The Haunting Of Margam Castle (2020)
“Five American parapsychologists travel to Wales to investigate paranormal activity in the reputedly haunted Margam Castle”
Another one from the Andrew Jones / Northbank Entertainment production line. It’s the usual low budget dog’s dinner of pastiche and quasi-plagiarism, this time with an extra abundance of ‘homage’ elements alluding to earlier and better genre films –thematically and plotwise to The Haunting and Legend Of Hell House, obviously, also Burnt Offerings, The Woman In Black, Witchfinder General, the Amityville franchise; musically to the early Universal horror theme (Swan Lake, here played on a music box, an artefact which appears in several of the director’s films), Amicus’ Asylum (Night On Bald Mountain), Bride Of Frankenstein et al (Ave Maria, listed in the closing credits as “Ava Maria”). The ‘haunted phonograph’ plays the 1913 recording In The Evening By The Moonlight performed by the Haydn Quartet – previously heard in Jones’ 2015 film A Haunting At The Rectory) . Moonlight Sonata also gets a hearing.
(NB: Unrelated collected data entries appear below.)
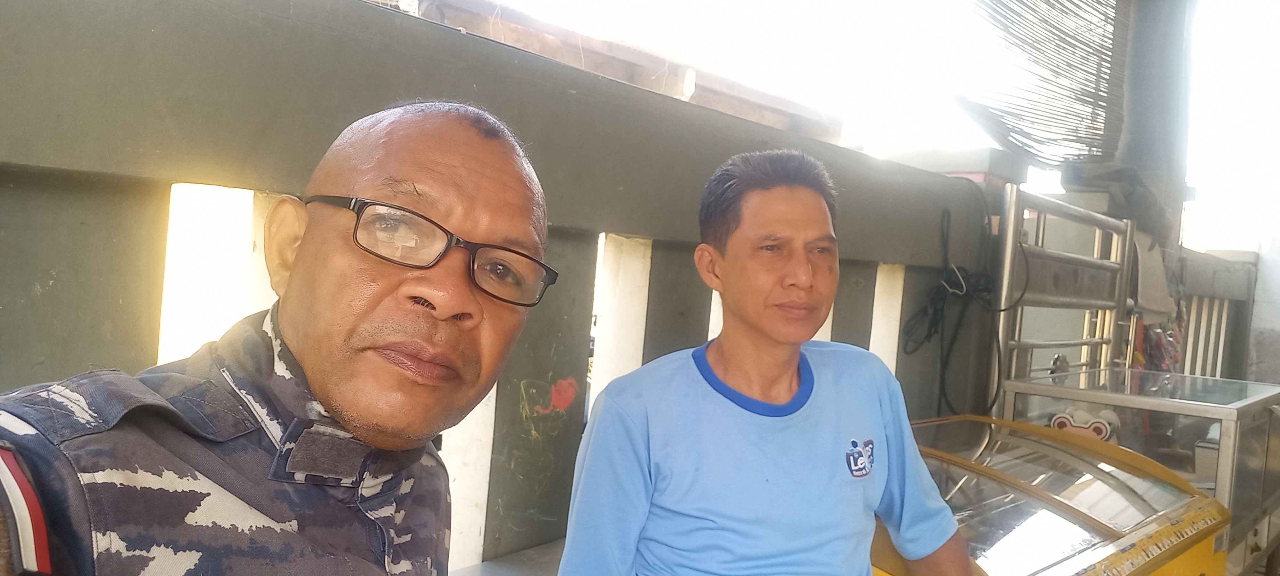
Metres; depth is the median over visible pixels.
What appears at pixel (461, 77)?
wall
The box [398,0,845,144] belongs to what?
building
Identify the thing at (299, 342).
man
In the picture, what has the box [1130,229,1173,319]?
cloth
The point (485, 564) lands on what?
ledge
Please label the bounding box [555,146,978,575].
man
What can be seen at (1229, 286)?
wall
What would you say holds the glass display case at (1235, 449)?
on the ground
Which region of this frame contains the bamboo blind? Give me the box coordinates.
[954,0,1124,168]
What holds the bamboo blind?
attached to the pillar at (1147, 140)
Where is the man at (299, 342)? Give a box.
[0,102,557,575]
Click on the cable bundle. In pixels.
(931, 325)
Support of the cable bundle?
hanging from the wall at (461, 77)
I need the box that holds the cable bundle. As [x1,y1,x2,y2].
[901,191,1007,415]
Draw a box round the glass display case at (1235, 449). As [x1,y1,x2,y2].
[998,369,1279,568]
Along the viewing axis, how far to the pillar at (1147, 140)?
4.79 m
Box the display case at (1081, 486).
[868,414,1238,575]
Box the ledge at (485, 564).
[450,536,570,575]
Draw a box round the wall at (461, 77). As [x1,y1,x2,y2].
[0,0,1024,572]
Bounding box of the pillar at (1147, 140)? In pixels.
[1110,0,1195,255]
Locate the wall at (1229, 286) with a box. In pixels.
[1174,246,1257,377]
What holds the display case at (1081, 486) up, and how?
on the ground

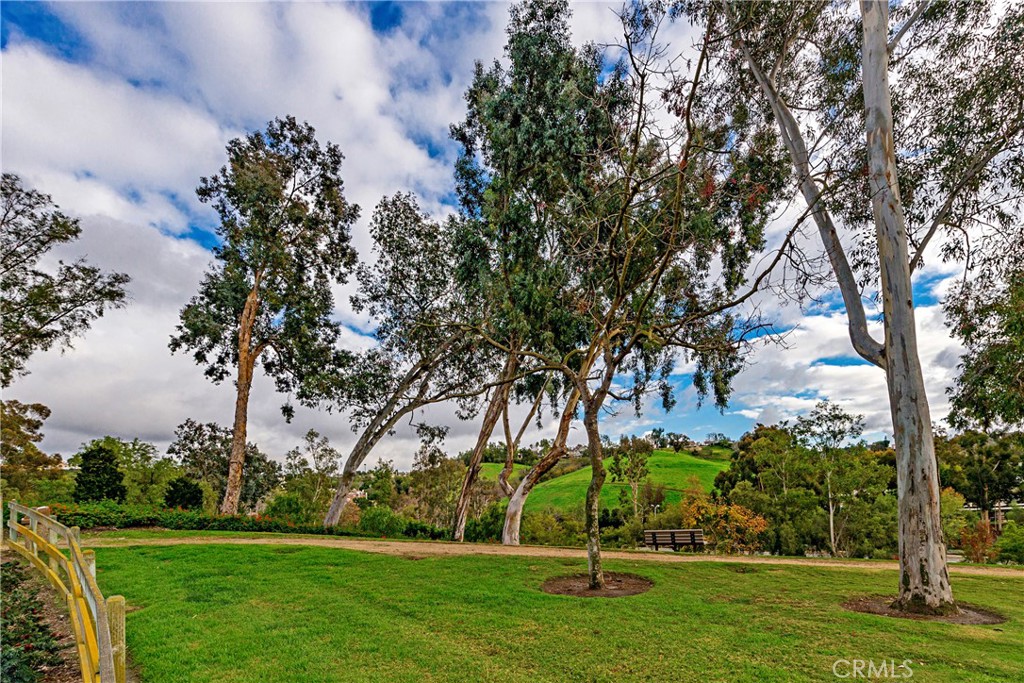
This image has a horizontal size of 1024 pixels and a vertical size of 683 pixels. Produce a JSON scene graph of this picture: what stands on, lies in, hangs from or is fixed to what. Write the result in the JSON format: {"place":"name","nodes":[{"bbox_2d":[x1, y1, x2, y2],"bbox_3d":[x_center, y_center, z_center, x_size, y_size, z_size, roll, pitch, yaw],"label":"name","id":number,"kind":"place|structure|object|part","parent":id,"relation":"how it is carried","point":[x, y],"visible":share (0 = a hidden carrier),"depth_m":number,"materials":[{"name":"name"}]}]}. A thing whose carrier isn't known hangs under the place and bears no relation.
{"place":"outdoors","nodes":[
{"label":"outdoors","id":0,"kind":"place"},
{"bbox_2d":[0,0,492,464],"label":"cloud","id":1,"kind":"structure","parent":0,"point":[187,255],"materials":[{"name":"white"}]},
{"bbox_2d":[0,0,1004,464],"label":"sky","id":2,"kind":"structure","parent":0,"point":[383,16],"materials":[{"name":"blue"}]},
{"bbox_2d":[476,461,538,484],"label":"green field","id":3,"kind":"structure","parent":0,"point":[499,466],"materials":[{"name":"green plant"}]},
{"bbox_2d":[69,539,1023,682],"label":"lawn","id":4,"kind":"structure","parent":0,"point":[764,576],"materials":[{"name":"green plant"}]},
{"bbox_2d":[542,572,652,597],"bbox_3d":[1.484,4.230,7.453,2.065,0.073,1.973,0,-15,1],"label":"mulch bed","id":5,"kind":"object","parent":4,"relation":"on","point":[620,594],"visible":0.71,"depth_m":7.39,"materials":[{"name":"brown soil"}]},
{"bbox_2d":[443,0,799,596],"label":"eucalyptus tree","id":6,"kind":"object","parent":5,"relation":"in","point":[616,303],"visible":0.99,"depth_m":7.04,"materials":[{"name":"plant"}]},
{"label":"trunk","id":7,"kind":"part","parent":6,"relation":"part of","materials":[{"name":"wood"}]},
{"bbox_2d":[842,595,1007,624],"bbox_3d":[6.029,3.931,6.318,2.193,0.078,2.002,0,-15,1],"label":"mulch bed","id":8,"kind":"object","parent":4,"relation":"in","point":[896,614],"visible":0.55,"depth_m":6.16,"materials":[{"name":"brown soil"}]},
{"bbox_2d":[710,0,1023,612],"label":"eucalyptus tree","id":9,"kind":"object","parent":8,"relation":"in","point":[886,78],"visible":0.99,"depth_m":6.94,"materials":[{"name":"plant"}]},
{"label":"eucalyptus trunk","id":10,"kind":"part","parent":9,"relation":"part of","materials":[{"name":"wood"}]},
{"bbox_2d":[81,531,1021,575],"label":"dirt path","id":11,"kind":"structure","parent":0,"point":[728,560],"materials":[{"name":"beige soil"}]},
{"bbox_2d":[643,529,704,551],"bbox_3d":[6.582,8.082,17.251,2.250,0.973,0.843,0,-15,1],"label":"bench","id":12,"kind":"object","parent":11,"relation":"on","point":[672,542],"visible":0.94,"depth_m":17.20,"materials":[{"name":"brown wood"}]},
{"bbox_2d":[474,447,734,518],"label":"green hill","id":13,"kind":"structure","parent":0,"point":[654,456],"materials":[{"name":"green plant"}]},
{"bbox_2d":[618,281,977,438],"label":"cloud","id":14,"kind":"structure","parent":0,"point":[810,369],"materials":[{"name":"white"}]},
{"label":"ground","id":15,"kind":"structure","parent":0},
{"bbox_2d":[0,399,63,498],"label":"tree","id":16,"kind":"object","parent":15,"relation":"on","point":[43,409],"visible":0.95,"depth_m":22.36,"materials":[{"name":"plant"}]},
{"bbox_2d":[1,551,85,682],"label":"soil bed","id":17,"kind":"object","parent":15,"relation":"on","point":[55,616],"visible":0.47,"depth_m":5.04,"materials":[{"name":"brown soil"}]},
{"bbox_2d":[0,560,61,682],"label":"shrub","id":18,"kind":"object","parent":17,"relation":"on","point":[33,620],"visible":0.93,"depth_m":4.20,"materials":[{"name":"plant"}]},
{"bbox_2d":[4,501,127,682],"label":"wooden fence","id":19,"kind":"object","parent":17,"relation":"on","point":[83,662],"visible":0.98,"depth_m":4.32,"materials":[{"name":"wood"}]},
{"bbox_2d":[0,174,130,385],"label":"tree","id":20,"kind":"object","parent":15,"relation":"on","point":[83,321],"visible":0.99,"depth_m":14.40,"materials":[{"name":"plant"}]},
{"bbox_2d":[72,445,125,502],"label":"tree","id":21,"kind":"object","parent":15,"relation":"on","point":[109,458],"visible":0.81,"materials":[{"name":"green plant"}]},
{"bbox_2d":[68,437,174,503],"bbox_3d":[-30.264,10.901,33.081,6.848,7.392,6.769,0,-15,1],"label":"tree","id":22,"kind":"object","parent":15,"relation":"on","point":[115,449],"visible":0.75,"depth_m":32.70,"materials":[{"name":"green plant"}]},
{"bbox_2d":[163,475,204,510],"bbox_3d":[-19.051,9.266,24.680,2.206,2.959,2.162,0,-15,1],"label":"shrub","id":23,"kind":"object","parent":15,"relation":"on","point":[187,486],"visible":0.78,"depth_m":24.43,"materials":[{"name":"green plant"}]},
{"bbox_2d":[39,502,330,534],"bbox_3d":[-13.346,7.169,16.971,10.909,1.509,2.717,0,-15,1],"label":"hedge","id":24,"kind":"object","parent":15,"relation":"on","point":[199,522],"visible":0.62,"depth_m":16.71,"materials":[{"name":"green plant"}]},
{"bbox_2d":[167,418,280,512],"bbox_3d":[-25.396,11.956,37.726,8.815,9.976,7.938,0,-15,1],"label":"tree","id":25,"kind":"object","parent":15,"relation":"on","point":[211,427],"visible":0.76,"depth_m":36.96,"materials":[{"name":"green plant"}]},
{"bbox_2d":[169,114,360,520],"bbox_3d":[-12.386,-1.095,21.469,8.580,19.807,7.625,-10,-18,32],"label":"eucalyptus tree","id":26,"kind":"object","parent":15,"relation":"on","point":[253,309],"visible":0.99,"depth_m":20.79,"materials":[{"name":"brown plant"}]},
{"bbox_2d":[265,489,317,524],"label":"shrub","id":27,"kind":"object","parent":15,"relation":"on","point":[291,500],"visible":0.79,"depth_m":27.41,"materials":[{"name":"green plant"}]},
{"bbox_2d":[283,429,339,519],"bbox_3d":[-18.152,12.642,38.354,5.707,9.170,5.161,-8,-17,26],"label":"tree","id":28,"kind":"object","parent":15,"relation":"on","point":[331,451],"visible":0.89,"depth_m":38.02,"materials":[{"name":"green plant"}]},
{"bbox_2d":[356,506,409,536],"bbox_3d":[-7.145,10.106,23.611,2.913,1.994,2.835,0,-15,1],"label":"shrub","id":29,"kind":"object","parent":15,"relation":"on","point":[363,524],"visible":0.8,"depth_m":23.10,"materials":[{"name":"green plant"}]},
{"bbox_2d":[321,189,488,531],"bbox_3d":[-4.542,0.925,20.981,9.166,16.956,7.147,-11,-19,35],"label":"tree","id":30,"kind":"object","parent":15,"relation":"on","point":[353,460],"visible":0.87,"depth_m":20.14,"materials":[{"name":"plant"}]},
{"bbox_2d":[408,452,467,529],"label":"tree","id":31,"kind":"object","parent":15,"relation":"on","point":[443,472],"visible":0.76,"depth_m":36.03,"materials":[{"name":"green plant"}]},
{"bbox_2d":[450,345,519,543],"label":"tree","id":32,"kind":"object","parent":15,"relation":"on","point":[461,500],"visible":0.54,"depth_m":17.86,"materials":[{"name":"brown wood"}]},
{"bbox_2d":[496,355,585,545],"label":"tree","id":33,"kind":"object","parent":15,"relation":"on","point":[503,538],"visible":0.53,"depth_m":16.80,"materials":[{"name":"wood"}]},
{"bbox_2d":[519,506,584,546],"bbox_3d":[2.460,11.652,26.301,4.680,3.087,4.399,0,-15,1],"label":"shrub","id":34,"kind":"object","parent":15,"relation":"on","point":[530,526],"visible":0.74,"depth_m":25.64,"materials":[{"name":"green plant"}]},
{"bbox_2d":[608,438,652,518],"bbox_3d":[10.945,13.366,38.951,4.226,8.958,4.144,-7,-17,24],"label":"tree","id":35,"kind":"object","parent":15,"relation":"on","point":[616,462],"visible":0.94,"depth_m":38.81,"materials":[{"name":"green plant"}]},
{"bbox_2d":[681,496,768,550],"bbox_3d":[11.542,10.200,23.215,4.734,3.538,4.280,-11,-19,34],"label":"shrub","id":36,"kind":"object","parent":15,"relation":"on","point":[740,518],"visible":0.7,"depth_m":22.72,"materials":[{"name":"orange plant"}]},
{"bbox_2d":[712,424,820,553],"bbox_3d":[20.878,10.385,30.443,11.132,10.208,10.765,0,-15,1],"label":"tree","id":37,"kind":"object","parent":15,"relation":"on","point":[754,443],"visible":0.83,"depth_m":29.10,"materials":[{"name":"green plant"}]},
{"bbox_2d":[793,401,868,556],"bbox_3d":[21.175,9.406,28.280,4.668,10.375,4.512,-10,-18,32],"label":"tree","id":38,"kind":"object","parent":15,"relation":"on","point":[830,518],"visible":0.94,"depth_m":28.13,"materials":[{"name":"plant"}]},
{"bbox_2d":[957,520,999,562],"bbox_3d":[19.517,8.468,17.750,1.780,2.159,1.780,0,-15,1],"label":"shrub","id":39,"kind":"object","parent":15,"relation":"on","point":[982,538],"visible":0.7,"depth_m":17.69,"materials":[{"name":"red plant"}]},
{"bbox_2d":[937,430,1023,527],"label":"tree","id":40,"kind":"object","parent":15,"relation":"on","point":[1004,458],"visible":0.8,"depth_m":28.78,"materials":[{"name":"green plant"}]},
{"bbox_2d":[945,260,1023,431],"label":"tree","id":41,"kind":"object","parent":15,"relation":"on","point":[982,381],"visible":0.96,"depth_m":11.88,"materials":[{"name":"green plant"}]},
{"bbox_2d":[996,520,1023,565],"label":"shrub","id":42,"kind":"object","parent":15,"relation":"on","point":[1006,536],"visible":0.97,"depth_m":18.19,"materials":[{"name":"green plant"}]}
]}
The director has managed to involve some veteran performers in the cast, notably Derren Nesbitt and Jane Merrow, plus a short cameo by Caroline Munro and an even shorter one by Judy Matheson, in an attempt to appeal to the fanbase.
The Haunting Of Margam Castle is a cut above most of Jones’ previous output, although that’s about as faint as praise gets. The improvement is noticeable in the location work – it would be hard not to shoot a visually atmospheric film in the magnificent titular castle – and in a slightly tighter paced script with a touch less padding than is customary for Northbank. To their credit, the makers do manage to rustle up some moments of unwholesome angst and creepy atmosphere (without recourse to graphic violence and gore), there is a slow but sure narrative progression (despite plot diversions managing to incorporate Pendle Hill, Matthew Hopkins and John Sterne – a scene of Merrow at the stake mirrors the one with Matheson in Hammer’s 1971 Twins Of Evil - and Lovecraft’s Necronomicon). Through it all, Nesbitt and Merrow add gravitas.
Having said that, many of the shortcomings common to the director’s previous films (and cheap indie productions in general) are present here – excessive scenes of two people having drawn out conversations in a room, clumsily written and badly delivered dialogues, terrible fake accents, poor editing, little to no character development, rudimentary camerawork, minimum action and hackneyed ‘shock effects’.
Even cutting plenty of slack for limited resources, there are too many shoddy, avoidable missteps that pull the viewer out of the story. Some examples; an emminent scientist uses the word ‘phenomenon’ as a plural; a kitchen in New York has British style power sockets; two Americans talk about a ‘waistcoat’; ‘local’people in a pub warn the investigators not to go near the castle – which is so far away from the pub that they have to take the motorway to get there; a character is suddenly dragged through a door and instantly the team leader says ‘Leave her, she’s gone’; the medium explains the origins of the various ghosts haunting the castle (each shown in flashbacks) just by sitting at a table - and is even able to divine the existence of a secret subterranean vault which ‘harbours a dark secret’; said dark secret is a copy of the aforementioned Necronomicon, which has a convenient (Christian!) incantation for ridding the castle of the spirits of the dead….
If they keep up their current prouction schedule (seventeen films completed in seven years), in quantity, Northbank will be fast approaching Hammer. In quality they have yet to reach Full Moon.